The stories from business owners and exec’s who were Trump Voters and are Trump Supporters. They all agree they’re getting hurt by Trump’s Tariffs just as farmers are. #IdiotInChief

The head shaker comes from Tom Sligh, who loves Trump’s tariffs AND doesn’t mind losing money and new business#SoMuchLosing How many more are like Tom Sligh?

Across the industrial United States, including in the crucial political battleground state of Michigan, such complaints are intensifying as the trade war disrupts factory operations that depend on imported parts.

Made in America is a myth. It’s Assembled in America!

In vowing to take a tough line with China, Mr. Trump secured 62 percent of the votes in surrounding Ottawa County. Though the tariffs he has imposed have lifted prices for parts at many factories, the president draws praise here for delivering on a central promise.
The tariffs have been sold to Americans as a means of forcing multinational companies to make their products in the United States, abandoning China, Mexico and other low-cost centers of industry. But the tariffs are threatening jobs that are already here.

Pat LeBlanc and Cory Steeby of  EBW Electronics

“It’s killing us,” said the chairman of the company [EBW], Pat LeBlanc, 63, a Republican who voted for Mr. Trump. He now expects the president’s tariffs will chop his 2019 profits in half. “I just feel so betrayed. If we fail because the company is being harmed by the government, that just makes me sick.”
“It’s a tax that comes right off the bottom line,” said EBW’s president, Cory Steeby. “It totally incentivizes you to move out of the United States and build either in Canada or Mexico. These are active conversations right now.”
“At 25 percent, we are not making money,” Mr. Steeby said. “There’s a threat that you cease to exist, or there’s a threat that jobs move to Mexico.” 

Tom Sligh, president of Billco Products

China’s reply, enjoy bankruptcy and unemployment. Trump specialties!

“Even though it’s hurting me, I hope we have the guts to stick it out,” said Tom Sligh, president of Billco Products, which makes cabinets, dressers and other furniture for hotels at three factories in Holland.
The tariffs have increased his costs by 10 percent, he said, but he has not been able to pass them on. He recently lost a bid to outfit a hotel in Grand Rapids when a Chinese competitor offered less than half his price.
“It sends a message to our friends in China that we are not fooling around,” Mr. Sligh said.

Larry Kooiker,  president of Agritek

Larry Kooiker voted for Mr. Trump, and shares the sense that China’s trading actions require an aggressive response. But Mr. Kooiker, president of Agritek, a factory that makes a range of metal parts, says the tariffs on components have been poorly conceived.
“It’s just been a disaster,” he said, as clattering machinery pounded sheets of steel into brackets that hold shelves.
“Trump is killing us,” Mr. Kooiker said. “His bang for the buck is horrible.”

And then there’s this!

“weakening factory orders in the United States, China and Europe have deepened the sense that global growth is slowing.”

*Things to do*.
(A) Please list every person named in the passage on tariffs together with the title and company given for each.
(B) Answer these questions from the passage on tariffs:
(i) What share of the votes in Ottawa County did Mr. Trump secure?
(ii) By how much have the tariffs increased Tom Sligh's costs?
(iii) What does the Agritek factory make?
(C) Decide whether each statement agrees with the passage on tariffs. Give yes or no, and quote the words that settle it.
(i) Pat LeBlanc expects the tariffs to cut his 2019 profits in half.
(ii) Tom Sligh has passed his higher costs on to his customers.
(iii) Billco Products makes its furniture at factories in Grand Rapids.
The rows that come next are separate material and unrelated to the passage on tariffs.

*Records provided*.
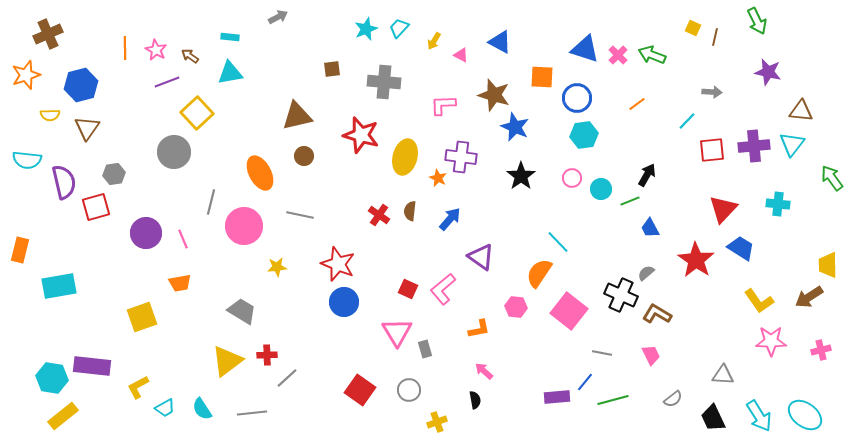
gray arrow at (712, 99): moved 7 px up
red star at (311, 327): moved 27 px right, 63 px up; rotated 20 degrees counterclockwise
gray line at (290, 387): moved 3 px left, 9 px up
--
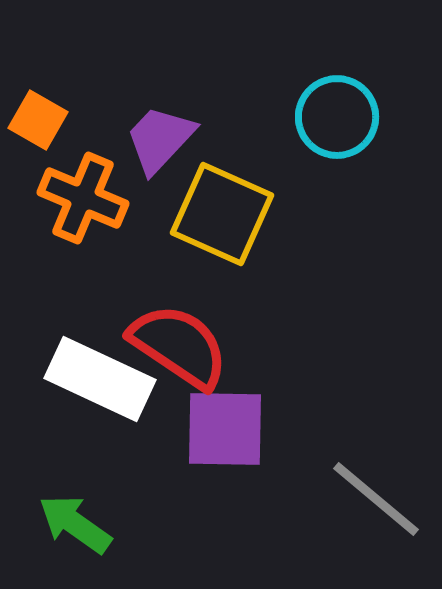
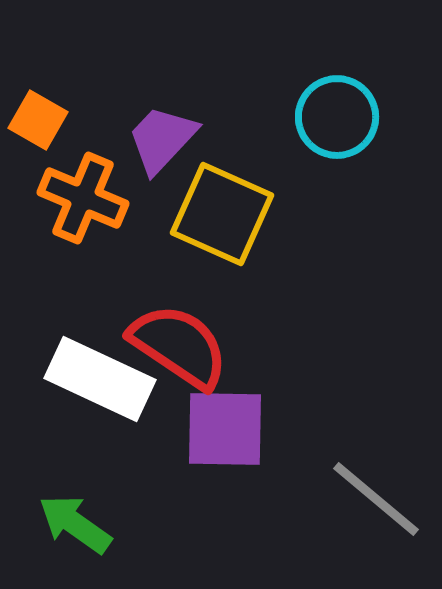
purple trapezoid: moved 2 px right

*Solutions below*.
(A)
- Pat LeBlanc: chairman of EBW Electronics
- Cory Steeby: president of EBW Electronics
- Tom Sligh: president of Billco Products
- Larry Kooiker: president of Agritek

(B)
(i) 62 percent
(ii) 10 percent
(iii) A range of metal parts

(C)
(i) Yes: "He now expects the president’s tariffs will chop his 2019 profits in half."
(ii) No: "but he has not been able to pass them on."
(iii) No: "at three factories in Holland."